Nikolaos Kassomoulis, refers to the Military Memories of the Greek Revolution (1821-1833) – Volume II, to Jarvis with the following comments: “Georgios Zervas (Jarvis), American, attached to Karaiskakis, honest young man, with education, excited to be with this Corps. He died in Argos. Indifferent in to our rivalries. He enjoyed everybody’s love.”

To the Greeks who accepted him affectionately, he was known as “Captain Georgis the American” or “Zervis” or “Zervas”.

From 1827 onwards, Jarvis undertook, in collaboration with another brave American Philhellene, Jonathan Peckam Miller, to organize the distribution of food, clothing, and medication aid sent by the Philhellenic Committees of the USA to the newly established Greek state.

Jarvis died in Argos on 11 August 1828, at the age of 31, and was buried in the courtyard of St. John.

St John’s church in Argos

The cause of his death is unclear. Other sources cite tetanus as a cause, others typhus. This is the most likely version, according to a letter of the Provincial Council of Argos dated 18 December 1828 to the Extraordinary Commissioner of Argolida, which states, “[…] his illness, that is, as a result of information received by doctors, typhus”.  The state’s General Gazette wrote that he died of illness and that he was buried with the honors of a General.

What matters, is that a great and noble hero offered his life to Greece and to the struggle for its independence. Two years after Jarvis’s death, his relatives asked to dispose of the property he had left in Greece. They set themselves as a precondition the settlement of any possible financial debt that Jarvis could have left. Thus, they published a notice to the press, inviting anyone who had a claim to present any evidence he had to the “appointed arbitrator on the account of missing person”.

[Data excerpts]
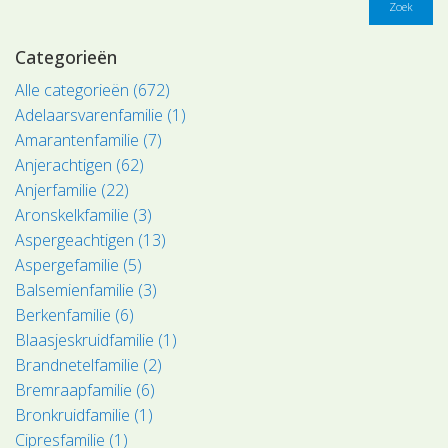
Zoek
Categorieën
Alle categorieën (672)
Adelaarsvarenfamilie (1)
Amarantenfamilie (7)
Anjerachtigen (62)
Anjerfamilie (22)
Aronskelkfamilie (3)
Aspergeachtigen (13)
Aspergefamilie (5)
Balsemienfamilie (3)
Berkenfamilie (6)
Blaasjeskruidfamilie (1)
Brandnetelfamilie (2)
Bremraapfamilie (6)
Bronkruidfamilie (1)
Cipresfamilie (1)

WHAT TO PRODUCE.
In the text about Jarvis, where was he buried after his death in Argos?

REPLY.
He was buried in the courtyard of St. John.